Память льда (Эриксон) - страница 48

Признания Артантоса

Бока холмов в лиге к северу от Крепи покрывали неглубокие борозды — едва затянувшиеся рубцы времен, когда аппетиты города привлекали степи на границе Ривийской равнины. С незапамятных времен эти холмы были священны для скотоводов. Фермеры Крепи кровью заплатили за безрассудство.

Этим землям было далеко до полного исцеления. Лишь некоторые менгиры, круги камней и плоские могильники оставались нетронутыми. Камни других сейчас бессмысленными грудами лежали вдоль некоего подобия террасных полей. На полях когда-то растили кукурузу. Вся святость этих мест сохранялась только в умах ривийцев.

Воистину в этом мы правы. Майб поглубже натянула капюшон из меха антилопы на худые, костлявые плечи. Этим утром ее тело пронзили новые стрелы боли, показывая, что дитя вытянуло из нее ночью еще больше. Старуха сказала себе, что не чувствует сожаления — такую потребность не обманешь, ведь в ребенке, по правде говоря, нет ничего естественного.
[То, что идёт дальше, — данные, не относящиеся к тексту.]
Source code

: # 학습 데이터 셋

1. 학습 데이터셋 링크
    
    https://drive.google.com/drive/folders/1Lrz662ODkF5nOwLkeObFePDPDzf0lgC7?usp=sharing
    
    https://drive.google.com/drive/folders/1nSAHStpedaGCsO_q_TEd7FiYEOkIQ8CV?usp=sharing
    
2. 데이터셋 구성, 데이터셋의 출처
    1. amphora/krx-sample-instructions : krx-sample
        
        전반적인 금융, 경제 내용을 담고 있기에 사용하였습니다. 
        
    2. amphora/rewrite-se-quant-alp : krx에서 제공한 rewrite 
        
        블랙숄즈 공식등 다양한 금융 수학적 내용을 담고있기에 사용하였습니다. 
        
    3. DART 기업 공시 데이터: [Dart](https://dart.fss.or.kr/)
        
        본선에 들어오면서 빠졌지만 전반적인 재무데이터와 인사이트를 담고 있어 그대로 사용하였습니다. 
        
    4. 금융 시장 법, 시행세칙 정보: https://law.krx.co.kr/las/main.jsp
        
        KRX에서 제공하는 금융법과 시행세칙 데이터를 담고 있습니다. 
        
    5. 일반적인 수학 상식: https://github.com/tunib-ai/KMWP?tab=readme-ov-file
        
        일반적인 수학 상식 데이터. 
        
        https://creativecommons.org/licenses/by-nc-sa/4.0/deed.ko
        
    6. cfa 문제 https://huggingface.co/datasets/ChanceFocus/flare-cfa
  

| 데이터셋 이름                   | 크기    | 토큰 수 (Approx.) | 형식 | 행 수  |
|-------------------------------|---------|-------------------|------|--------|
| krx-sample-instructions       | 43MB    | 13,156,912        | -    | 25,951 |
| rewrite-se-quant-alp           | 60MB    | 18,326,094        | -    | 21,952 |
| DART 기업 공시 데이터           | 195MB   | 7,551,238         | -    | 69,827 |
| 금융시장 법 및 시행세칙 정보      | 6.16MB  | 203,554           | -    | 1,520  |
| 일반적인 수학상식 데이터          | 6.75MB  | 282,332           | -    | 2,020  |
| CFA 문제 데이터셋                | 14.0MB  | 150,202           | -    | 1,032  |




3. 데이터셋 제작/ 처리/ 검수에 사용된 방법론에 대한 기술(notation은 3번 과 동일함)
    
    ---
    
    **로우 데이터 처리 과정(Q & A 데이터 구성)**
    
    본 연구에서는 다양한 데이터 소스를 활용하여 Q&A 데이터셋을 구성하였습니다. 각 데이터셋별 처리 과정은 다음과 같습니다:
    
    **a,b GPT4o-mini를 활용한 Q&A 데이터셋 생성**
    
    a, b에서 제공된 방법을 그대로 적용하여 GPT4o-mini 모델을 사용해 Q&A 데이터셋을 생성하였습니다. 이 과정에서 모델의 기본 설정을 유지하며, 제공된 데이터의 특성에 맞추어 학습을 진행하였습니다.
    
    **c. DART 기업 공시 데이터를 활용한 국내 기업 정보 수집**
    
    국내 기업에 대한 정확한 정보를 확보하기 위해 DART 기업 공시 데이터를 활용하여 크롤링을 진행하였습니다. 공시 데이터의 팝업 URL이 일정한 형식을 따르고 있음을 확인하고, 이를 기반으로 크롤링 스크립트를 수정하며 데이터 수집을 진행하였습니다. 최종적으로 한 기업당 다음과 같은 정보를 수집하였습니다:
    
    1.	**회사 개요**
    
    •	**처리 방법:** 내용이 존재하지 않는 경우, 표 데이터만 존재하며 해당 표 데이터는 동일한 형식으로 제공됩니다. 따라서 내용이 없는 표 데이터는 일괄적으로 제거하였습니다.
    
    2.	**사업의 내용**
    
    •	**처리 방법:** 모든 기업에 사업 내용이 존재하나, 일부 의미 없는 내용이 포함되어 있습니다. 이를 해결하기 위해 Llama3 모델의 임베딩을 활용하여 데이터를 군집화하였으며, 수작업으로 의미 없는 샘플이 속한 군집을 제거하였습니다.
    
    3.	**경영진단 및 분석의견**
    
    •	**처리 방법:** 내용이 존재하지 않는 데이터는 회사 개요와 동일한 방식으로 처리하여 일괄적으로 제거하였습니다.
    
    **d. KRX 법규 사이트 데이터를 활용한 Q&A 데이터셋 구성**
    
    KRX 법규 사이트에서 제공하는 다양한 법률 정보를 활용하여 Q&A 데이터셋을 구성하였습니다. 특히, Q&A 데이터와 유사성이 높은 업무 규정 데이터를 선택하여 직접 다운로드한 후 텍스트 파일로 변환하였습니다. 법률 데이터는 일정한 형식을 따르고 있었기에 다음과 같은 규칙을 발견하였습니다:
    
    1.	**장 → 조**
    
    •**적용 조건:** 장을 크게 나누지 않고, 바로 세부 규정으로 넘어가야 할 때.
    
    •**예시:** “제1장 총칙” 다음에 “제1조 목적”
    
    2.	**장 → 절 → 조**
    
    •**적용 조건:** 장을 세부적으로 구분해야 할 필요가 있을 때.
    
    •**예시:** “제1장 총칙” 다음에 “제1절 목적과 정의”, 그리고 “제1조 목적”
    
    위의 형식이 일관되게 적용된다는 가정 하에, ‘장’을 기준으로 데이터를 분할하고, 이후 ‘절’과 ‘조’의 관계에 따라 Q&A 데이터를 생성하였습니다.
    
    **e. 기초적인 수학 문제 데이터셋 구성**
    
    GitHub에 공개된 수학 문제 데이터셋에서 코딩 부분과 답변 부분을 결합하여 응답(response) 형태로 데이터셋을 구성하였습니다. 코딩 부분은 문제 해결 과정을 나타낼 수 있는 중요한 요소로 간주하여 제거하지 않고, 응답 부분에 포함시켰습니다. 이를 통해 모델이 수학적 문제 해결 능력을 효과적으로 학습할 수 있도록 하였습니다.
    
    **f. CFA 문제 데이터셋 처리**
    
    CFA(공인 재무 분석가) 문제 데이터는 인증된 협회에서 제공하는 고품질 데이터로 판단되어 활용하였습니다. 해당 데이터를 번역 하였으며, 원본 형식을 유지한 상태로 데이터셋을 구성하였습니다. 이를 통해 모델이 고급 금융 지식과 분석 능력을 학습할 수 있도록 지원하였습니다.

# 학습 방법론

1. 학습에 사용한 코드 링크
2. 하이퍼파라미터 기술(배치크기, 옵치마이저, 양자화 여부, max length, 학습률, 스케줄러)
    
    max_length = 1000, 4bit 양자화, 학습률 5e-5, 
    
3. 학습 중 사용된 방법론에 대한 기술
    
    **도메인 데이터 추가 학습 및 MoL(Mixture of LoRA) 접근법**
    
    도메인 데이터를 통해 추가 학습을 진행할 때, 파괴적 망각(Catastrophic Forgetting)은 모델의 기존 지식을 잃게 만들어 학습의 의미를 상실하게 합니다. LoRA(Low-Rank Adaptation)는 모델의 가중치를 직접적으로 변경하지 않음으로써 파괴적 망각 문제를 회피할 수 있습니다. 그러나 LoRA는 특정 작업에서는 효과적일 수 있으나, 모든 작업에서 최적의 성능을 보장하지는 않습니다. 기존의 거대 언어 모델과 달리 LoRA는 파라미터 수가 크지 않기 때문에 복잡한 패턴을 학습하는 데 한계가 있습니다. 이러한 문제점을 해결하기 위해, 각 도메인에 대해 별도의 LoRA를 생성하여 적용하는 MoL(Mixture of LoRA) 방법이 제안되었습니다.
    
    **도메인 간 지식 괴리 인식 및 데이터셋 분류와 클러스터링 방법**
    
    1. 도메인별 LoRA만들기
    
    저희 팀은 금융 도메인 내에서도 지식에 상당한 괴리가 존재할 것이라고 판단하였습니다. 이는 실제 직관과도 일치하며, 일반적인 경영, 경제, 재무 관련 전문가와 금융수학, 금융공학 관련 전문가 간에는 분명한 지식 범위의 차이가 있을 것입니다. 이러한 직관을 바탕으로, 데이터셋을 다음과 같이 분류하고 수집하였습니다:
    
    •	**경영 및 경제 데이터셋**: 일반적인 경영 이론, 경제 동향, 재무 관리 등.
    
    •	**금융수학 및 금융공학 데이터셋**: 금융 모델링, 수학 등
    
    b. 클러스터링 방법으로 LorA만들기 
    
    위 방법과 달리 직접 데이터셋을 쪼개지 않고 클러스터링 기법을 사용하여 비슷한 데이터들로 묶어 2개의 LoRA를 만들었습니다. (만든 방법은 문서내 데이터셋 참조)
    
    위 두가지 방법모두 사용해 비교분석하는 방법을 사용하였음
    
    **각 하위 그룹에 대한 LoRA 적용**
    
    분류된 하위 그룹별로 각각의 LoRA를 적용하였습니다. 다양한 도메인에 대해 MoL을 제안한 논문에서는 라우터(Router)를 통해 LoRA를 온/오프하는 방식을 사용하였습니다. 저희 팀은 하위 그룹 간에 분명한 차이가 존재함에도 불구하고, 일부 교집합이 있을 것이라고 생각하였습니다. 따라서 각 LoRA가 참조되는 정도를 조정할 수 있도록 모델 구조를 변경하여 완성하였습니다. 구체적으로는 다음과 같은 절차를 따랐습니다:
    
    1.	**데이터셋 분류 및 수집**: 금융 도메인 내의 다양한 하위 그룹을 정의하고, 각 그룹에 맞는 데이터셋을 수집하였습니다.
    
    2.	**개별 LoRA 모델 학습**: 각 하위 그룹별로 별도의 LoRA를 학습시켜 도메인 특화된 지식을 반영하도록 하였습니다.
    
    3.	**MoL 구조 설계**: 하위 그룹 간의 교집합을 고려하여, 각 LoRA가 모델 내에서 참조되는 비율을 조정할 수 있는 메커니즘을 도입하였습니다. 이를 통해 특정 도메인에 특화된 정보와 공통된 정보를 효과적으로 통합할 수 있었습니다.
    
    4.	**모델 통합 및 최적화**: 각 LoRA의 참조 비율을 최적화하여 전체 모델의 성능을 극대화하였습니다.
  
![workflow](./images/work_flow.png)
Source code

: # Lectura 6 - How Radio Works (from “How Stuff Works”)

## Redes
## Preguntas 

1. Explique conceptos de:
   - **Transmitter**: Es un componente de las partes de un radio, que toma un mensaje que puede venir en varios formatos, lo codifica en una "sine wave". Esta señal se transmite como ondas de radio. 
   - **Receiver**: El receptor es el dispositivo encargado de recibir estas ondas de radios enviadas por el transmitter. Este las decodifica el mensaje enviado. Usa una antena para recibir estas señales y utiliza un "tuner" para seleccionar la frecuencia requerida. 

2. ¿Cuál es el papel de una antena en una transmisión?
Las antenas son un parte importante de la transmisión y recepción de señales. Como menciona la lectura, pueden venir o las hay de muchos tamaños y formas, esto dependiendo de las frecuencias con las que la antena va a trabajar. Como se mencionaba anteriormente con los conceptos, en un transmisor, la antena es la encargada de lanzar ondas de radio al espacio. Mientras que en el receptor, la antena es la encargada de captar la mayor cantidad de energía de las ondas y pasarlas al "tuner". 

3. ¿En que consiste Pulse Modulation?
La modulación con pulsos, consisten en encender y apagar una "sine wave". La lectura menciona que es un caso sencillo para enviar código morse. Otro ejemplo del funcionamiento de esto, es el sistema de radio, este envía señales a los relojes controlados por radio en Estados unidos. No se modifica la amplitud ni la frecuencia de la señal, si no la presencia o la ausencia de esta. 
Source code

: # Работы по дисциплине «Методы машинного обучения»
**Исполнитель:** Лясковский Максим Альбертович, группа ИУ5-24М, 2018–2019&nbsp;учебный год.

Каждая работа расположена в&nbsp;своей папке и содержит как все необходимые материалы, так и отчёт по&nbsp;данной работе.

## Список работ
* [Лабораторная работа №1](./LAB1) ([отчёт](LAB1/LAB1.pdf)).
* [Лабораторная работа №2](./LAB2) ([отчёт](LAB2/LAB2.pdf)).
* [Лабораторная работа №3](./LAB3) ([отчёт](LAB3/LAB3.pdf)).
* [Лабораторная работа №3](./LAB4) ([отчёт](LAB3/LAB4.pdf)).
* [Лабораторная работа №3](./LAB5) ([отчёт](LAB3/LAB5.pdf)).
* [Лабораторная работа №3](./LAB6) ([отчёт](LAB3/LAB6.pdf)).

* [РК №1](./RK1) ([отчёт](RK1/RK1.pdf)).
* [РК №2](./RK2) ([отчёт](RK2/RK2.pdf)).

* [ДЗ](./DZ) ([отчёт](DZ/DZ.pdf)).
Могучие, холодные силы, слепые магические заклинания соединялись, чтобы вызвать к бытию нетто совершенно новое, уникальное.

А времени оставалось мало, так мало.

Темные глаза Майб блестели в запавших морщинистых глазницах, когда она созерцала девочку, резвившуюся на крае террасы. Материнский инстинкт сказал свое слово. Было неправильно проклинать их, врываться из пелен любви, пришедшей с разделением плоти. Из всех ярившихся в ней темных жалоб, из всех вплетенных в дочь противоречивых желаний Майб не могла — не хотела бы — сплести паутину ненависти.

Тем не менее высыхание тела ослабляло жар души, дары сердца, за которые она столь безнадежно цеплялась. Всего годом раньше Майб была молодухой, не успевшей даже выйти замуж. Он горделиво отвергала полукруглые венки из травы, приносимые бесчисленными парнями и даже людьми зрелыми к порогу ее шатра — не желала плести вторую половину, тем связывая себя обещанием брака.

Ривийцы в беде — как может кто-то думать о муже и семье во времена бесконечной, опустошительной войны? Она не была так слепа, как ее сестра; она не признавала власть благословенного духами долга рожать сыновей, кормить землю перед приходом Жнеца с его Плугом. Ее мать была чтицей костей, одаренной способностью хранить в уме целый склад воспоминаний — преемственность каждого рода, начиная со времен Слез Умирающего Духа. А отец ее держал Копье Войны, вначале против белолицых Баргастов, потом против Малазанской Империи.

Она потеряла обоих, горько оплакивая и понимая, что их смерть и ее собственное нежелание принять касание мужчины сделали ее идеальным выбором в глазах сонма духов. Нераспечатанный сосуд, в который поместили две растерзанные души — одна не ведающая смерти, другая вырванная у смерти древним колдовством, две индивидуальности, слившиеся воедино — сосуд, призванный питать ныне родившееся необычайное дитя.